This example shows a method to retrieve all instance parameters from all elements of a given category, and save them into a json file. This goes away from the common use of excel or csv files, giving a more customizable way of structuring your data and output. It also shows how the nesting capabilities in action!

Overall graph


1. Getting all parameters and creating JsonObjects

After retrieving all elements of the selected category and their parameters, a JsonObject is created for each set of parameters.

Getting parameters

As shown on the image, instead of just using their names as keys, their parameter group is concatenated to produce a more organized json structure. Regarding values, any null value is replaced by an empty string to avoid the constructor method to throw an error.

JsonOptions give flexibility when handling duplicated keys. By default the node uses JsonOption.None, so if a key already exists it throws an error. In this example, parameters 'Category' and 'Level' exist twice. By using JsonOption.Combine their values are combined into a JsonArray and kept under the same key.

2. Associate element's ID with its parameters

Next step is to keep the relation of which parameters belong to which element. In this example, another jsonObject is created with two properties: id which holds the element's id and parameters, being its value the parameter's jsonObject created on the previous step.

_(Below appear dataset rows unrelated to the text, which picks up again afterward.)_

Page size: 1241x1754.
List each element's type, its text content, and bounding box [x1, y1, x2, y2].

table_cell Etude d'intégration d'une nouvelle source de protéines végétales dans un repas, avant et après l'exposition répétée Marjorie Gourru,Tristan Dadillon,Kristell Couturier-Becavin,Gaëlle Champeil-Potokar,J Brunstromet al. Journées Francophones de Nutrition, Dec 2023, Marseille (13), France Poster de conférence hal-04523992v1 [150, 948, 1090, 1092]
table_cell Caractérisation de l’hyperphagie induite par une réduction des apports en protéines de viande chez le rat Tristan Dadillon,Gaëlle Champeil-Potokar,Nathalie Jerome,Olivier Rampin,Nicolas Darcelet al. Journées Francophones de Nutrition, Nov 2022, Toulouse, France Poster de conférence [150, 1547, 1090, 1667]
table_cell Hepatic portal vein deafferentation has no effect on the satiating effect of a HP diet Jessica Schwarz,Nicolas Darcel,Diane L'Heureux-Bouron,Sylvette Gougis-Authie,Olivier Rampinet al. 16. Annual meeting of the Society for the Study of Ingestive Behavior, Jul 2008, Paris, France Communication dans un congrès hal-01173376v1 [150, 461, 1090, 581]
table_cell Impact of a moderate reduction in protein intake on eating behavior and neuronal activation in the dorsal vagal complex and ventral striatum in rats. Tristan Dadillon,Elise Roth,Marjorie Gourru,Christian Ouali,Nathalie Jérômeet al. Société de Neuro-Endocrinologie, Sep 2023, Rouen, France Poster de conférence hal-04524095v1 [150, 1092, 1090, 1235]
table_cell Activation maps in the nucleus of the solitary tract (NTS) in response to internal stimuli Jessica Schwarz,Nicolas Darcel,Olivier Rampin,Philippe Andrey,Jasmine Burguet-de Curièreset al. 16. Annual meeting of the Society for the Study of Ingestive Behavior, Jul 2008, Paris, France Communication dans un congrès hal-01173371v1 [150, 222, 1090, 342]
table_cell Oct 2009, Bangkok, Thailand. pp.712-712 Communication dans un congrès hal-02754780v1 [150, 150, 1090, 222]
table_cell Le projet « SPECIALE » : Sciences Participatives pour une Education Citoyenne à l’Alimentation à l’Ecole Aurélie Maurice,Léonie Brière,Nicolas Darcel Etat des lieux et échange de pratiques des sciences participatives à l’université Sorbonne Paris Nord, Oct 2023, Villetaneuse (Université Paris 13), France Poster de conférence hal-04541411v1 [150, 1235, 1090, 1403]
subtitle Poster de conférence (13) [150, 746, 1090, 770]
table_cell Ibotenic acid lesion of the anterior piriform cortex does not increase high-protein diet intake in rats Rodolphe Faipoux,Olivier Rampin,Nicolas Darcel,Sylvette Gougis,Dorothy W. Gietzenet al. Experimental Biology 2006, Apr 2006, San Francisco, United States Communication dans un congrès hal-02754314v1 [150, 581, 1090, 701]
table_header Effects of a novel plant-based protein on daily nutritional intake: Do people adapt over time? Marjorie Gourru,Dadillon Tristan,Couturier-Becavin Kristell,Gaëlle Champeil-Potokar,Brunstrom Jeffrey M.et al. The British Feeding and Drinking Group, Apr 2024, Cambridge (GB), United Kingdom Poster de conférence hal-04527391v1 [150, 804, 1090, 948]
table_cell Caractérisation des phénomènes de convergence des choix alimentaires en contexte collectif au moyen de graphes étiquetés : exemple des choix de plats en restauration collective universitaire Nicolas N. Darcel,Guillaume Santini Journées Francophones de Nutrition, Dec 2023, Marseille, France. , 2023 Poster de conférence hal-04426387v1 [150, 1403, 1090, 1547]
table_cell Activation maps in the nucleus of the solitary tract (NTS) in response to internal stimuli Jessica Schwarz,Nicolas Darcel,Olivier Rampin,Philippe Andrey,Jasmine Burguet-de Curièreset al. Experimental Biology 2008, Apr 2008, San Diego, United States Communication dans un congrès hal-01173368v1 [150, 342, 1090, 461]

Matching element id with parameters

3. Writting to file

Lastly we are saving the data to a json file. The list of JsonObjects needs to be wrapped into a JsonArray. Otherwise the file will be written for each element on the list and therefore only the last jsonObject of the list will be kept on the file.

Filtering nodes

In this example, I chose to use the category's name as the file name, so by only changing the category another file will be created.

Download the dataset.

Notes

Once you have your json file, a good online platform for view and edit it is JSON Editor Online. Just open your file or copy the content and you´ll be able to re-order by draggin and dropping, searching and even save and share it online!

Check the saved example of the Rooms.json file that can be found on the dataset.